The greatest gift that David Bowie bequeathed to popular music wasn't a sound or style - though he had plenty of those - but an idea: that art, like life, is a series of performances, and each version of the self is as real or unreal as any other. Freed from the gravitational pull of authenticity, a pop star could be anything or anyone, and the audience would play along. Bowie made constant reinvention the engine of pop.
Bowie maintained his dedication to new ideas right up until he died, in New York on January 10, two days after his sixty-ninth birthday. Eighteen months after 2013's The Next Day, the muscular, self-quoting comeback record that ended a decade of apparent retirement, he was diagnosed with cancer but told few people and threw himself into two ambitious projects: the mysterious, jazz-influenced album Blackstar and the stage musical Lazarus. Bowie's death cast both projects in a new light, illuminating a trail of clues, but he often had sung about death and legacy, and until his passing there was no reason to assume he was wrapping up his long, remarkable career. On Blackstar, which may well become the most avant-garde album ever to debut at Number 1 on the Billboard 200, he seemed to be moving forward. "He always did what he wanted to do," wrote his longtime producer Tony Visconti in a remembrance. "And he wanted to do it his way, and he wanted to do it the best way. His death was no different from his life - a work of art."
Bowie wasn't the first artist to evolve fast, but unlike Bob Dylan or The Beatles, he demarcated each chapter with new costumes, influences and, in the case of Ziggy Stardust and the Thin White Duke, personae. Yet even as he highlighted the artifice - the suburban alien, the "white limey" soul singer - each incarnation contained the emotional truth of a man who feared that he felt too deeply, or not deeply enough. He was inspired by marketing and fame, a phenomenon he wanted to investigate from the inside, but also by profound doubts about his mental health. "Sometimes I don't feel as if I'm a person at all," he said in 1972. "I'm just a collection of other people's ideas." His most creative decade, the 1970s, was also his most psychologically tumultuous, but he continued to believe that transformation was a duty and a pleasure.
Bowie was the first pop star to venerate his fans, many of whom became artists.
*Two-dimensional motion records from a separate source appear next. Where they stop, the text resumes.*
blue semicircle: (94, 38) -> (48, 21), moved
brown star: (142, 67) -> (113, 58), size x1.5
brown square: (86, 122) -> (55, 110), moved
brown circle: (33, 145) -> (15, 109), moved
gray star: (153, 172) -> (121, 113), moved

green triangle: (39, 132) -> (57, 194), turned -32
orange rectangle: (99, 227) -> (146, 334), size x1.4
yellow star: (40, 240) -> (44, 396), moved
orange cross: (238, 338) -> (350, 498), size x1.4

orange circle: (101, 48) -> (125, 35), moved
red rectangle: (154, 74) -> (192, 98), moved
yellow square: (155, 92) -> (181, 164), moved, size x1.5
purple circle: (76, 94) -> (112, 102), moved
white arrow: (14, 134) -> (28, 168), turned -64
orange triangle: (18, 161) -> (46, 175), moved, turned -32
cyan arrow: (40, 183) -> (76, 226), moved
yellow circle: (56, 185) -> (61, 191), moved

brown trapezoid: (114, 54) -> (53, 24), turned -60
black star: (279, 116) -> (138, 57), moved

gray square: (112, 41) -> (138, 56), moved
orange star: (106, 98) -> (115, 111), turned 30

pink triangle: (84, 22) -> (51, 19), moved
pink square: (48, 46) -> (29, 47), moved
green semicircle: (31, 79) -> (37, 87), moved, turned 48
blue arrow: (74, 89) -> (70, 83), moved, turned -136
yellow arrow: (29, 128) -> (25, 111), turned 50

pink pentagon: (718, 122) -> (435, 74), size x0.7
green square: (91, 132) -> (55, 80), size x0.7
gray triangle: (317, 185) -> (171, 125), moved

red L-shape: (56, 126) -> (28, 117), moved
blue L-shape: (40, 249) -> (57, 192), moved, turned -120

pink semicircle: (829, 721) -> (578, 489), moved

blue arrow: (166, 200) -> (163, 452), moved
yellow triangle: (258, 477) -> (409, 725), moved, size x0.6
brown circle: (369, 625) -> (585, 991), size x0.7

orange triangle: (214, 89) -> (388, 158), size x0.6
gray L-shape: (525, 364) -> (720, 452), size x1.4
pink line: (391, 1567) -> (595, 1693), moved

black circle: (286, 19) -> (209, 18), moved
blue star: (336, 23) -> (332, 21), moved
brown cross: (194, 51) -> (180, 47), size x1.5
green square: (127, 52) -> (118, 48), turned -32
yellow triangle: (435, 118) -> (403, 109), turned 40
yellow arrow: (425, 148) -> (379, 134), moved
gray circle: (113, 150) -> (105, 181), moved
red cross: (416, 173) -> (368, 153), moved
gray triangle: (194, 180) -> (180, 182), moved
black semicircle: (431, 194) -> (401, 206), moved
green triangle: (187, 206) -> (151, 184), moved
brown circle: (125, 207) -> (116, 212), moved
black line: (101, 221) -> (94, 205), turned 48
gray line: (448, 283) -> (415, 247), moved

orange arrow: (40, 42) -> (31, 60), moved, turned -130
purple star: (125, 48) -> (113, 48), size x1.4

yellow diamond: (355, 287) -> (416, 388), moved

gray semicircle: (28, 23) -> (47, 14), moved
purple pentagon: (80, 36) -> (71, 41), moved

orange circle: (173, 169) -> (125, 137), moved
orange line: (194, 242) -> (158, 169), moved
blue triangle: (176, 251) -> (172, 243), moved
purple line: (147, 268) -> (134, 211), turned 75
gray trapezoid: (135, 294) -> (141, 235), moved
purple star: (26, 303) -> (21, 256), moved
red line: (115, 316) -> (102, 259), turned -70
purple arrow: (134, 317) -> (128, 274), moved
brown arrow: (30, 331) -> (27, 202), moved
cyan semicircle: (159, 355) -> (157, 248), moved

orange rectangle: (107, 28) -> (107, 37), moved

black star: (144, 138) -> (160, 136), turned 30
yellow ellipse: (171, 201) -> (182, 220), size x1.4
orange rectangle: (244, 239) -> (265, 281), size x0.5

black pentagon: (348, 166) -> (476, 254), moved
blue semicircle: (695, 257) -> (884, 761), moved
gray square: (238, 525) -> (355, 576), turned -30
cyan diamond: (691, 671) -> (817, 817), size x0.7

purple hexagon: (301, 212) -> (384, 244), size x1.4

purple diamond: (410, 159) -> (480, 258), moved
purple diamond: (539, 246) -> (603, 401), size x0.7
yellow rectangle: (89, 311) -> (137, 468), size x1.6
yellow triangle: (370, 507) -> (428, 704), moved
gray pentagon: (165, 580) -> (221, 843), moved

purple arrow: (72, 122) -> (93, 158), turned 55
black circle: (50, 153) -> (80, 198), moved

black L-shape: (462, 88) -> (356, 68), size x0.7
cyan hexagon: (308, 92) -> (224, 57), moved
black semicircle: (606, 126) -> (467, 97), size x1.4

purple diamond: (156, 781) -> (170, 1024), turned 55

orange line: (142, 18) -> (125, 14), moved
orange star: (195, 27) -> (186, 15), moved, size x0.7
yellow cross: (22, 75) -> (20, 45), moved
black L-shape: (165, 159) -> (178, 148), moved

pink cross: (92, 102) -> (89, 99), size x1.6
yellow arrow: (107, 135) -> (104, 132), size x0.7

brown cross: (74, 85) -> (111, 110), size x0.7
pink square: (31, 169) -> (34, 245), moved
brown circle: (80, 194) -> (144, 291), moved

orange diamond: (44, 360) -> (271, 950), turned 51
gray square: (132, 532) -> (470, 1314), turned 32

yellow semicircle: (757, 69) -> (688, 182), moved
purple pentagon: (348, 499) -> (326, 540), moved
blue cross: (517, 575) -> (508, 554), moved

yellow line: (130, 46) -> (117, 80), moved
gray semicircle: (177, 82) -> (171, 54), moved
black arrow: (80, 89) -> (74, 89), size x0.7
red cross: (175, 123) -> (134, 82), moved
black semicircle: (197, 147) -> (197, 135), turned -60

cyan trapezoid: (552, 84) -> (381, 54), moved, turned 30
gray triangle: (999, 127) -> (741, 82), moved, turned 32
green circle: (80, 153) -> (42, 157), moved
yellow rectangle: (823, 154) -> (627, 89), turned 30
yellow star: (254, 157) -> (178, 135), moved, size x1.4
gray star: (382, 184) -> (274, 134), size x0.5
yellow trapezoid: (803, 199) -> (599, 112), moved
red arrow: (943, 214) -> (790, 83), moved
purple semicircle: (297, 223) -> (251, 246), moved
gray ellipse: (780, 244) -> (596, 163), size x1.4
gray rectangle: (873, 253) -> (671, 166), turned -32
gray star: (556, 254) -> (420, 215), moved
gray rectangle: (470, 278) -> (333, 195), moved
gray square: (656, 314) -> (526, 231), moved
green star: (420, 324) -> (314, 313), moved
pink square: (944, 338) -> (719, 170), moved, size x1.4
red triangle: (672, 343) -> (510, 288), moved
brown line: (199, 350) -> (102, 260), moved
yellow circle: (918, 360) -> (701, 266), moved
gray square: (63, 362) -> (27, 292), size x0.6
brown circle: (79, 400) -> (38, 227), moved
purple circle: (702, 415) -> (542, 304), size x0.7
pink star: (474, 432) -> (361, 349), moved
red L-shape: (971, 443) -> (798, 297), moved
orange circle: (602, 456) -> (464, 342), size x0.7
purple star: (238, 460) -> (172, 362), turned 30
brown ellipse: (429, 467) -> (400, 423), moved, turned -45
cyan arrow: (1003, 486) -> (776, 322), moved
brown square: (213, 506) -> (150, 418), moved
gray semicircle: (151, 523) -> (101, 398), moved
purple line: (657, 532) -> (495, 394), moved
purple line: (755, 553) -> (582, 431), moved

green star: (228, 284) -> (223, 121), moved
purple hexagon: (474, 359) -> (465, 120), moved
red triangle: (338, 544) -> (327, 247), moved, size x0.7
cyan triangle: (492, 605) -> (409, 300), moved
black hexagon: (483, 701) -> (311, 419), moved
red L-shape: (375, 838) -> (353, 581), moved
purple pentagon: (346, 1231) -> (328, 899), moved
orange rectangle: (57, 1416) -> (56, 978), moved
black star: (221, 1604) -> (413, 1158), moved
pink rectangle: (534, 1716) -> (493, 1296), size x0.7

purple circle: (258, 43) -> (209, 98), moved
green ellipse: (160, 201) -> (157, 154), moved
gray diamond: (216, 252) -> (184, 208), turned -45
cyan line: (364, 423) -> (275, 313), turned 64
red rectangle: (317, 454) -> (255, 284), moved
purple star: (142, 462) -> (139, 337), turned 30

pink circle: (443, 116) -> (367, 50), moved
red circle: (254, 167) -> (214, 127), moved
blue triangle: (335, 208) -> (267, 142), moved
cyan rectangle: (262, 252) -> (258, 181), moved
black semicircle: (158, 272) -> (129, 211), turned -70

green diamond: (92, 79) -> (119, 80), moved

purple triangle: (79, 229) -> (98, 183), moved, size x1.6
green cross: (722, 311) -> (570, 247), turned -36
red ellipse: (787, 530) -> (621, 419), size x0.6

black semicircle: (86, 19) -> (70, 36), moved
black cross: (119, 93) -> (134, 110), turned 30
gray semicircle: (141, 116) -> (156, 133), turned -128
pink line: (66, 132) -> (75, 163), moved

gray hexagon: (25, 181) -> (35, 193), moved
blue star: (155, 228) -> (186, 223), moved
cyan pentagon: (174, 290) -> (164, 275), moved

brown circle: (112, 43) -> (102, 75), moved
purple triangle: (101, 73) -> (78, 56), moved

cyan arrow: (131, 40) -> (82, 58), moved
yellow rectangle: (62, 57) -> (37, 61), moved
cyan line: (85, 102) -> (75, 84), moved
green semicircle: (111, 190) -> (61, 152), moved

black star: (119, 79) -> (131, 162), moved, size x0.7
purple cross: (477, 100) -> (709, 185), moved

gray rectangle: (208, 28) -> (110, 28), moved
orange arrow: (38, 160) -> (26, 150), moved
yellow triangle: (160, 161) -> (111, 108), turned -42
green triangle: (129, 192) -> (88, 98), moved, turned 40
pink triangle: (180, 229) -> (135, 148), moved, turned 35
To such fleet-footed, style-conscious 1980s pop stars as Madonna and Depeche Mode - the generation the Pet Shop Boys described as "Bowie's children" - Bowie was the map and the compass, suggesting new ways to make art and to live. He had a similarly galvanising effect on acts including Lady Gaga, LCD Soundsystem and Trent Reznor. If a suburban English weirdo with bad teeth could remake himself over and over again, then so could they. In Rebel Rebel, a love letter to his misfit tribe, he sang, "You like me and I like it all."
More than anyone, Bowie enshrined imagination, playfulness and relentless forward motion as pop's cardinal virtues. He taught that it's not who you are that matters, but all the different people you could be.